Factors determining solid solution phase formation and stability in CoCrFeNiX0.4 (X=Al, Nb, Ta) high entropy alloys fabricated by powder plasma arc additive manufacturing

In high entropy alloys (HEAs), the formation of solid solution phase is governed by main factors such as mixing entropy, mixing enthalpy, atomic radii, and atomic size difference. However, factors such as electronegativity, valence electron concentration, and melting point, also significantly influence the formation of the solid solution phase, individually or in combination in specific alloys, and are often less studied and reported. In this work, CoCrFeNiX0.4 (X = Al, Nb, Ta, elements with equi-atomic radii) high entropy alloys have been prepared by powder plasma arc additive manufacturing (PPA-AM). The effect of equi-atomic radii element addition on the microstructural evolution was studied. The results showed that although Al, Nb, and Ta were equi-atomic radii element additions, the resulting HEAs had variations in their phase formation and mechanical properties.
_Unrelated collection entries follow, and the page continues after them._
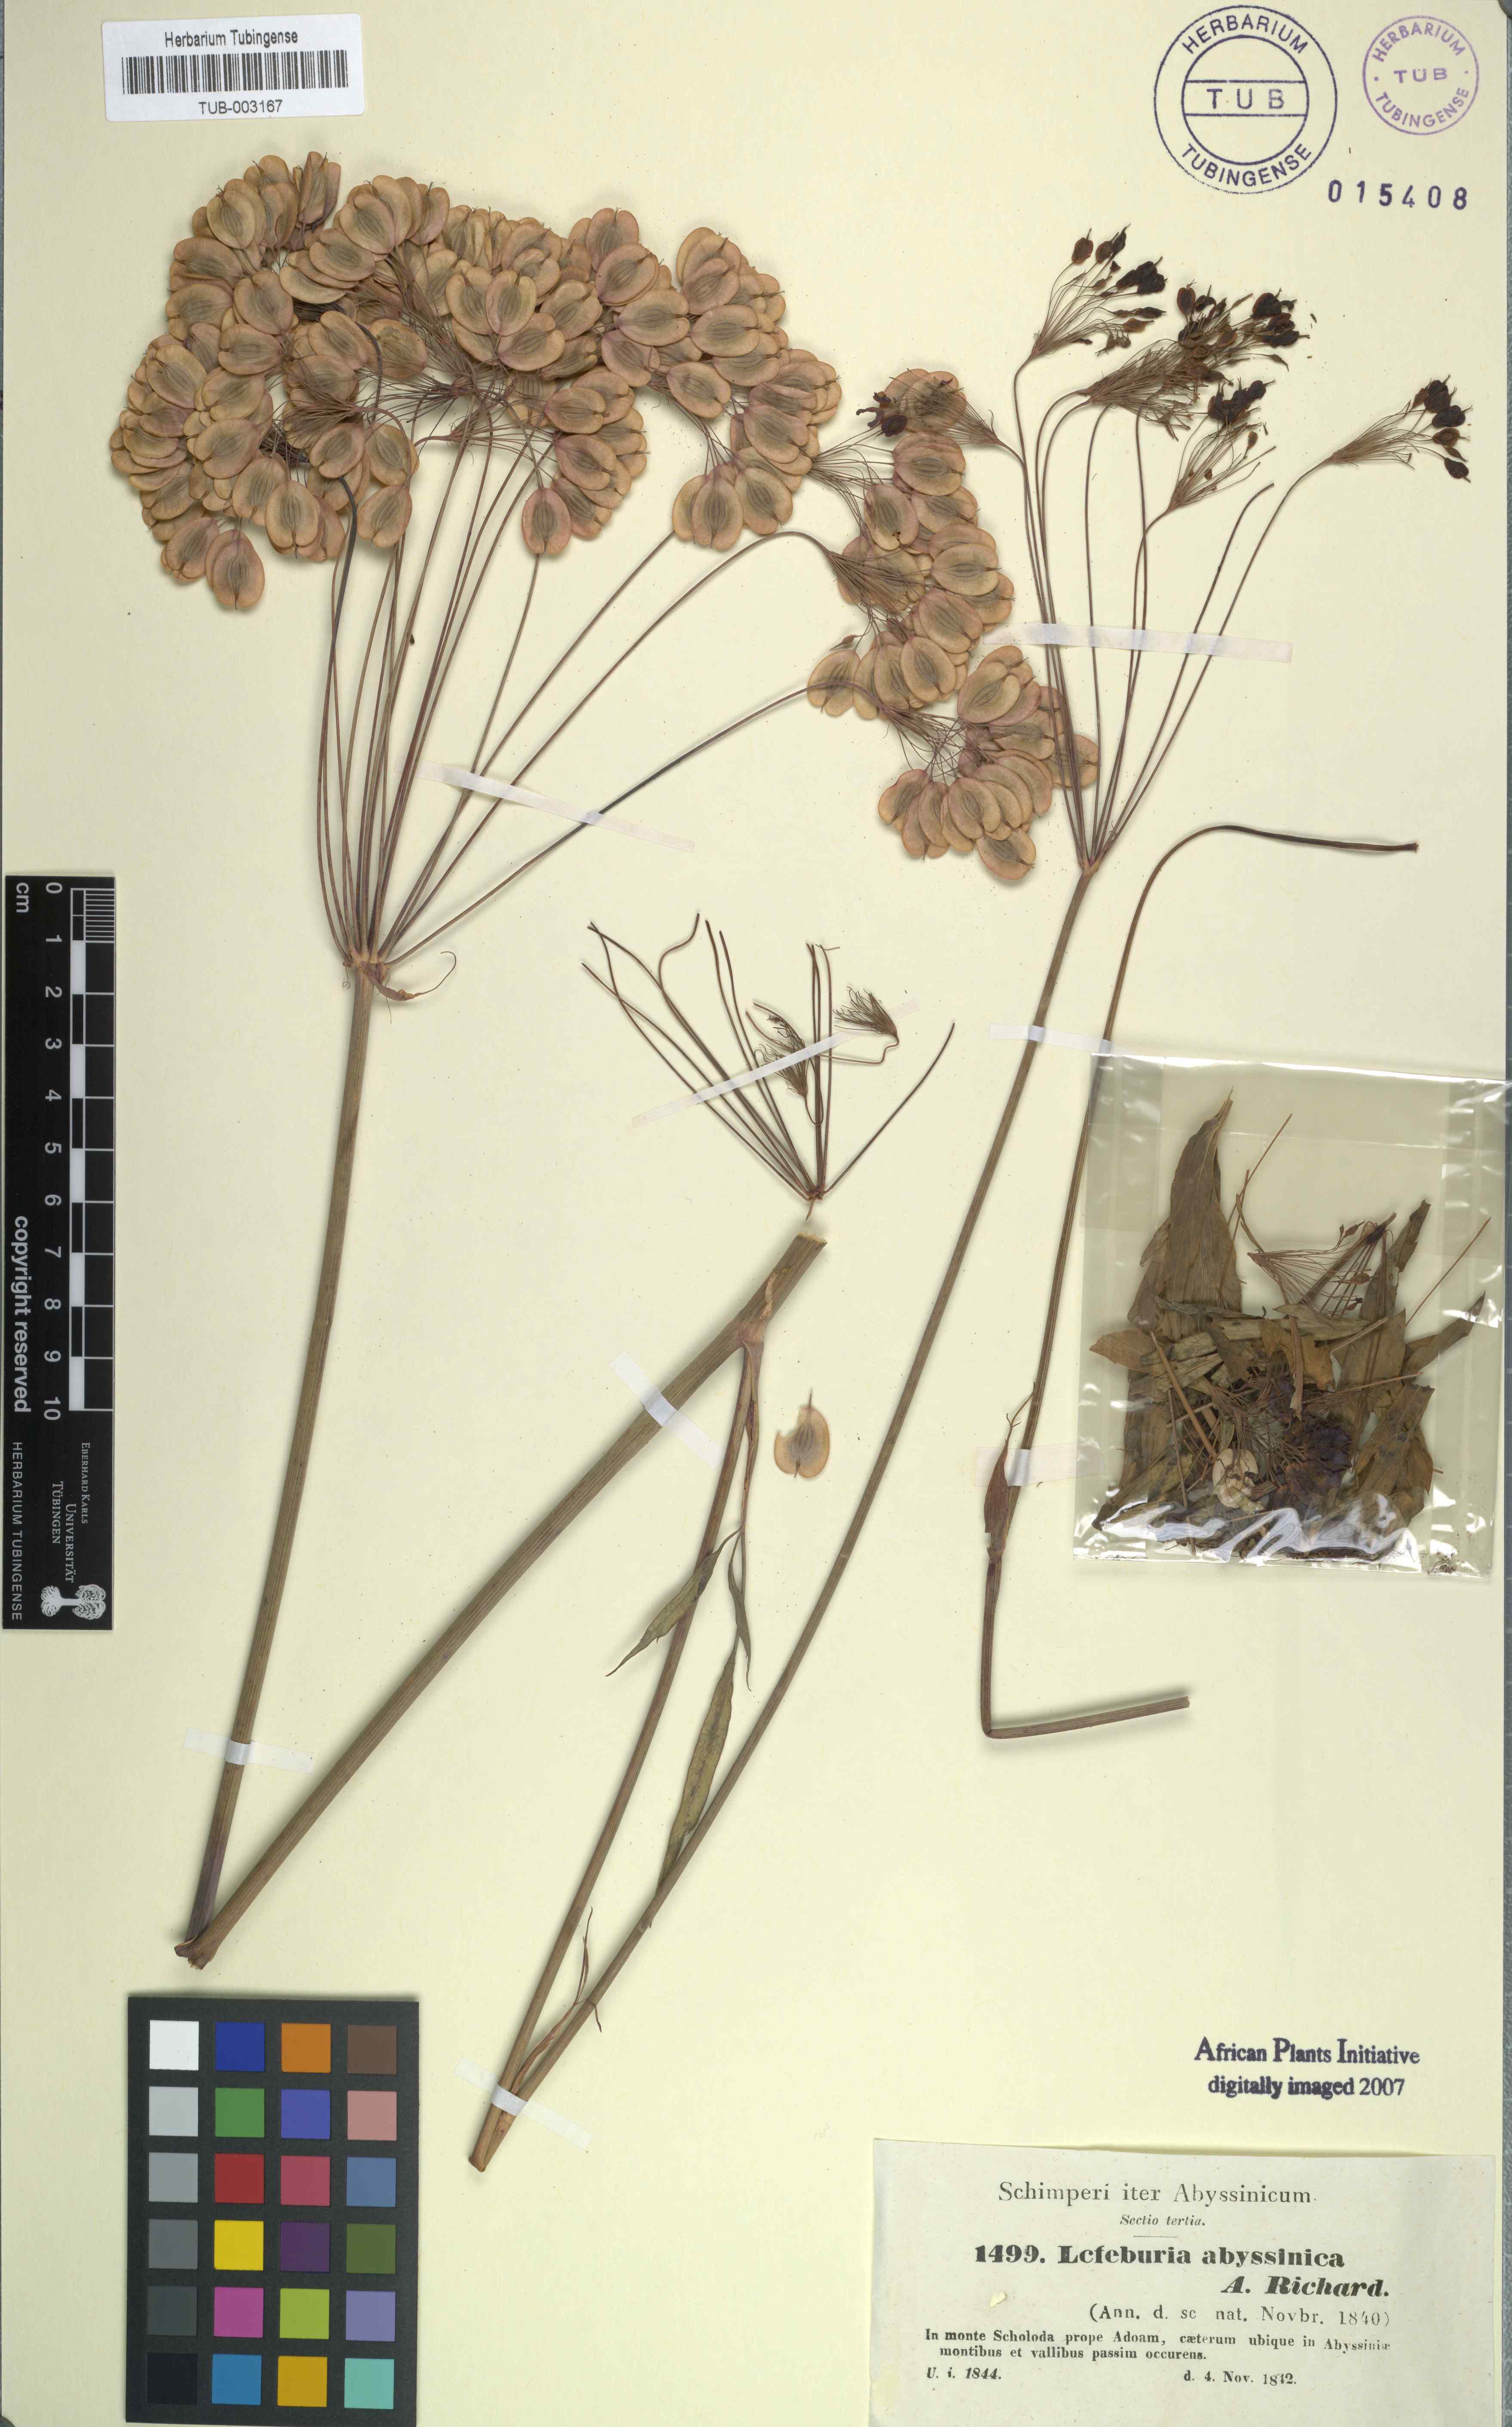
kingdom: Plantae
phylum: Tracheophyta
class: Magnoliopsida
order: Apiales
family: Apiaceae
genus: Lefebvrea
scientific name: Lefebvrea abyssinica
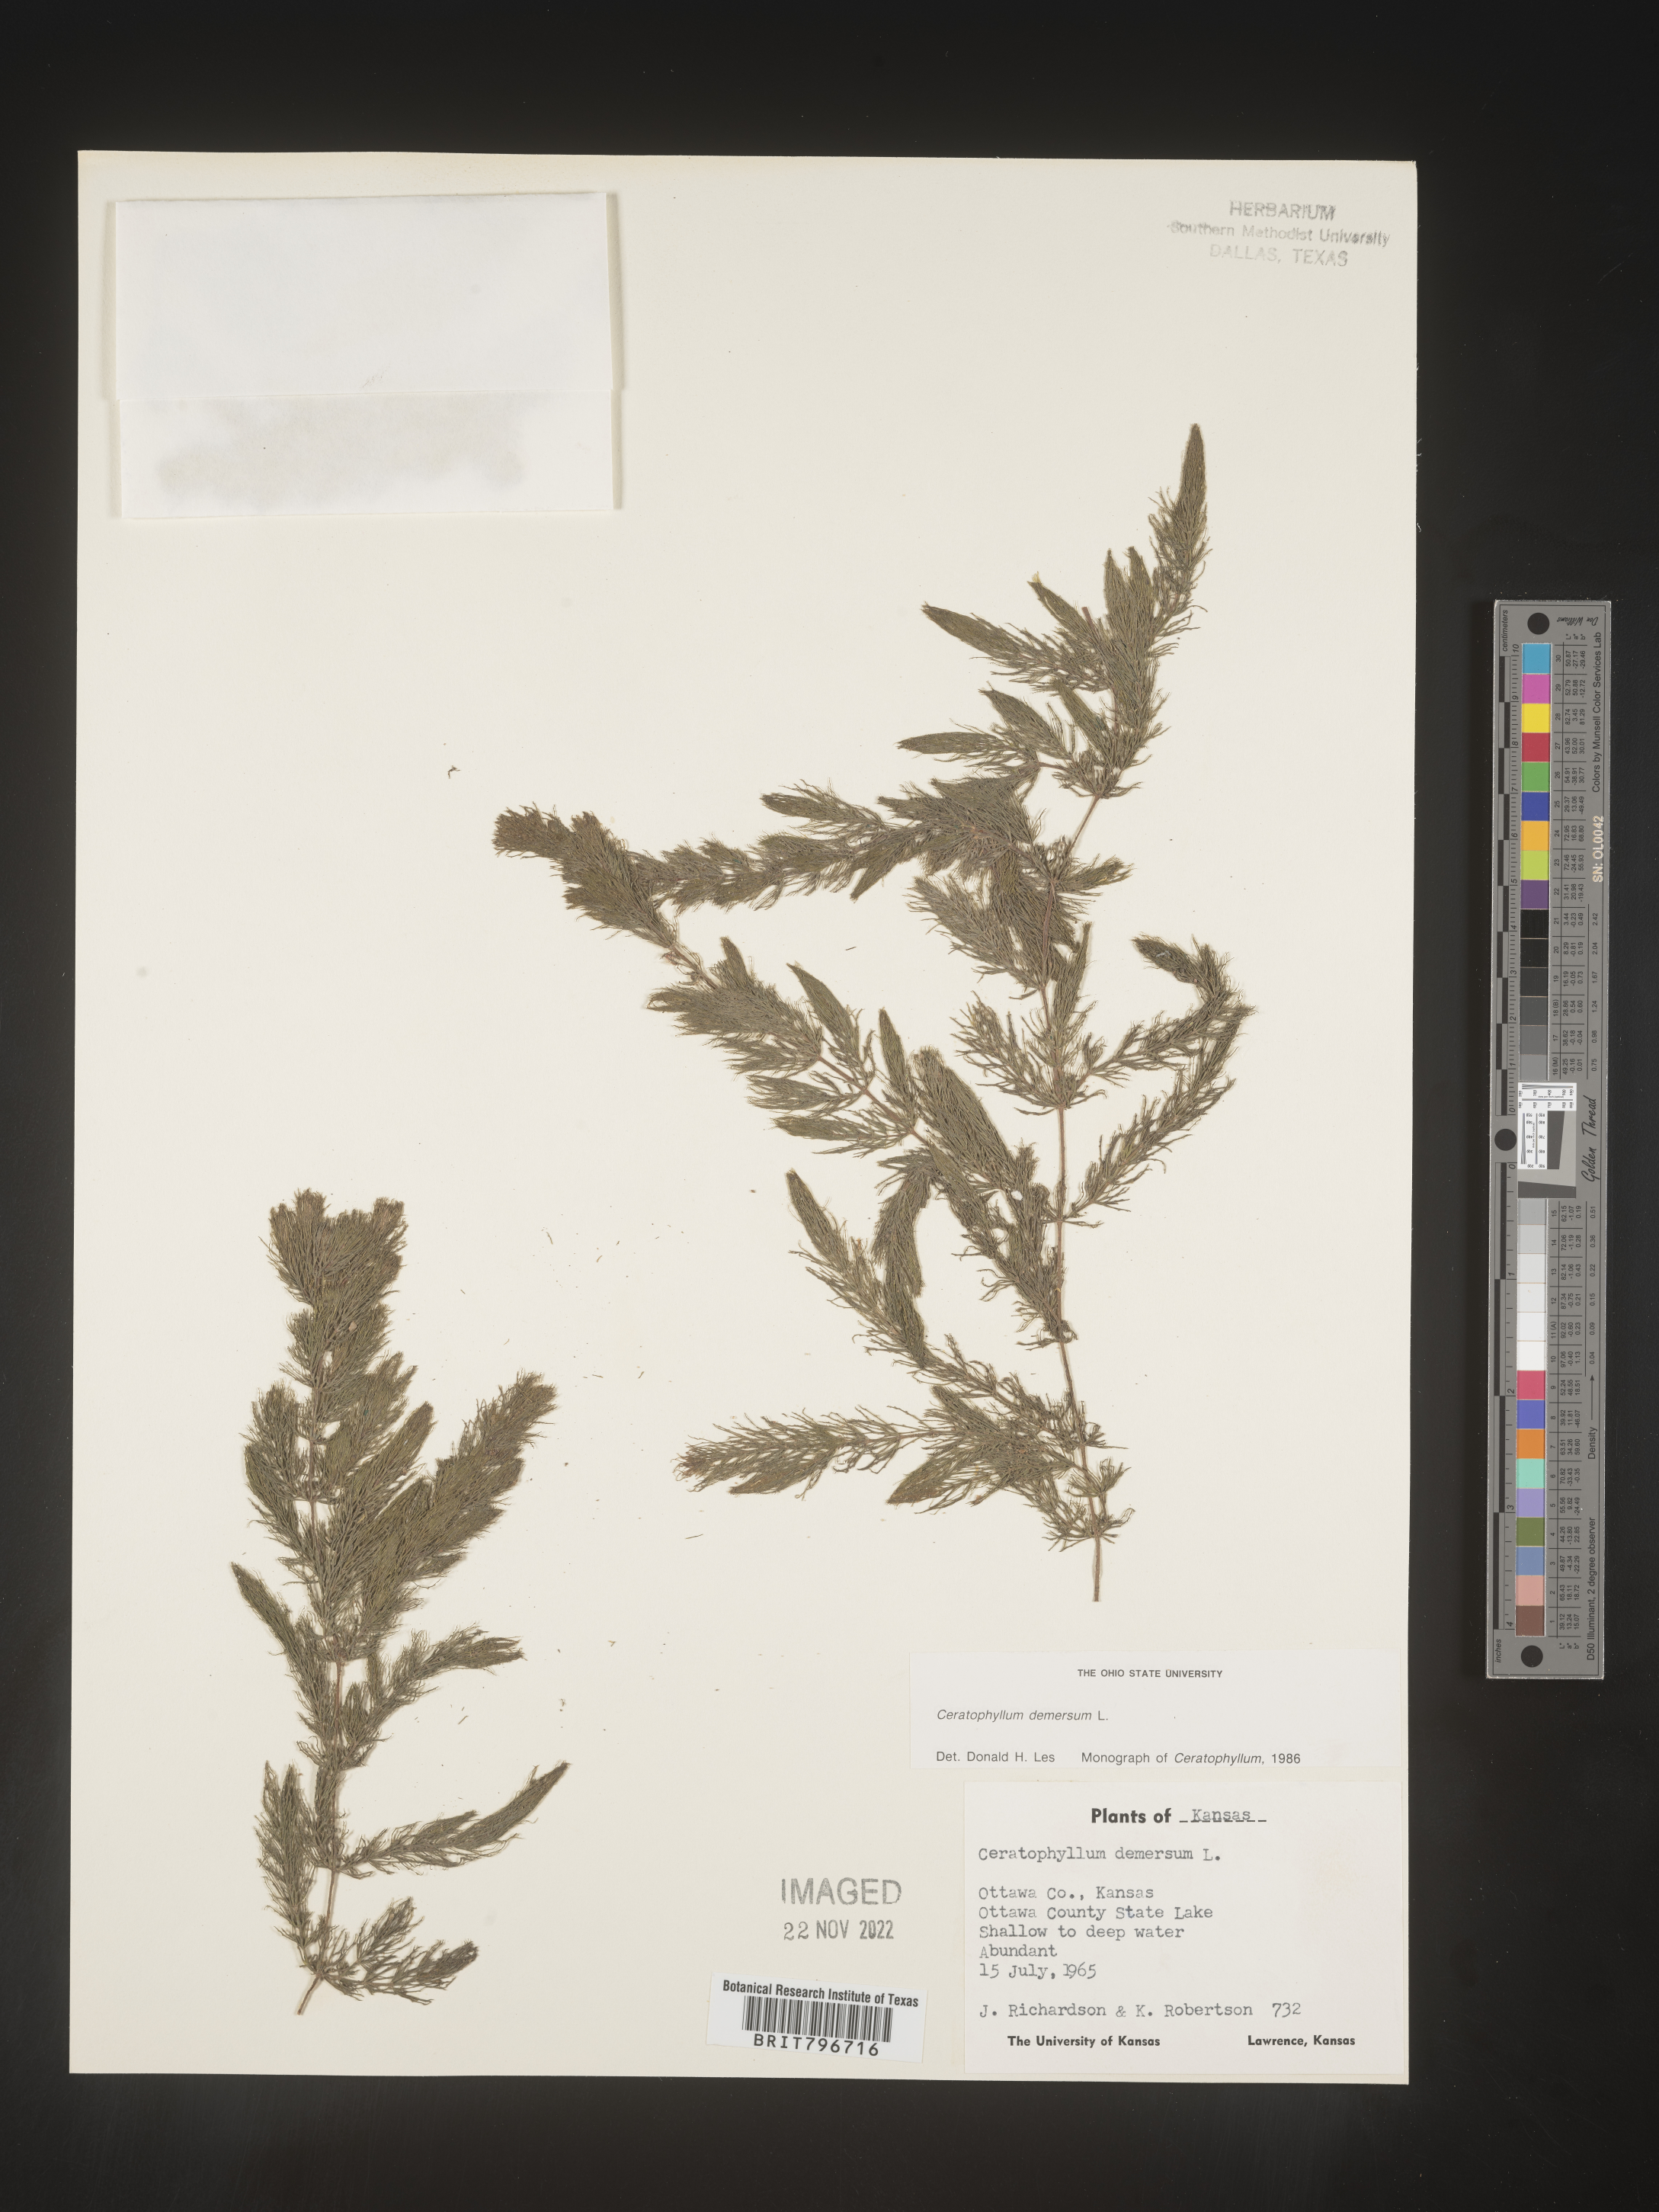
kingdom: Plantae
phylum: Tracheophyta
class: Magnoliopsida
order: Ceratophyllales
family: Ceratophyllaceae
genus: Ceratophyllum
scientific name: Ceratophyllum demersum
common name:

Following observations were made: (i) Al addition: FCC + BCC +Sigma phase formation with lowest hardness and (ii) Nb and Ta addition: FCC + Laves phase + Eutectic phases formation with relatively high hardness (>85%–～110% increase). Considering other factors that determine the formation of solid solution phase, it has been identified that: (i) high melting point of the metal has a superior influence on the formation of topologically closed packed phases (TCP) solid solution phase and (ii) elements with large electronegativity differences tends to be rich in the second solid solution phase. The HEAs deposited by PPA-AM have similar/better mechanical stability when compared to the as-cast alloys. Using an innovative AM technology to fabricate HEAs, this work emphasizes the importance of the control of multiple variables in manipulating the solid solution phase formation and mechanical properties of HEAs. •CoCrFeNiX (X = Al, Nb, Ta) high entropy alloys fabricated by powder plasma arc additive manufacturing (AM).•Solid solution (SS) phase formation not governed only by equi-atomic radii of elements.•High melting point of elements influences topologically closed packed SS phase formation.•Large electronegativity difference in elements promotes SS phase formation.•AM fabricated alloys have better/similar microhardness than as-cast alloys.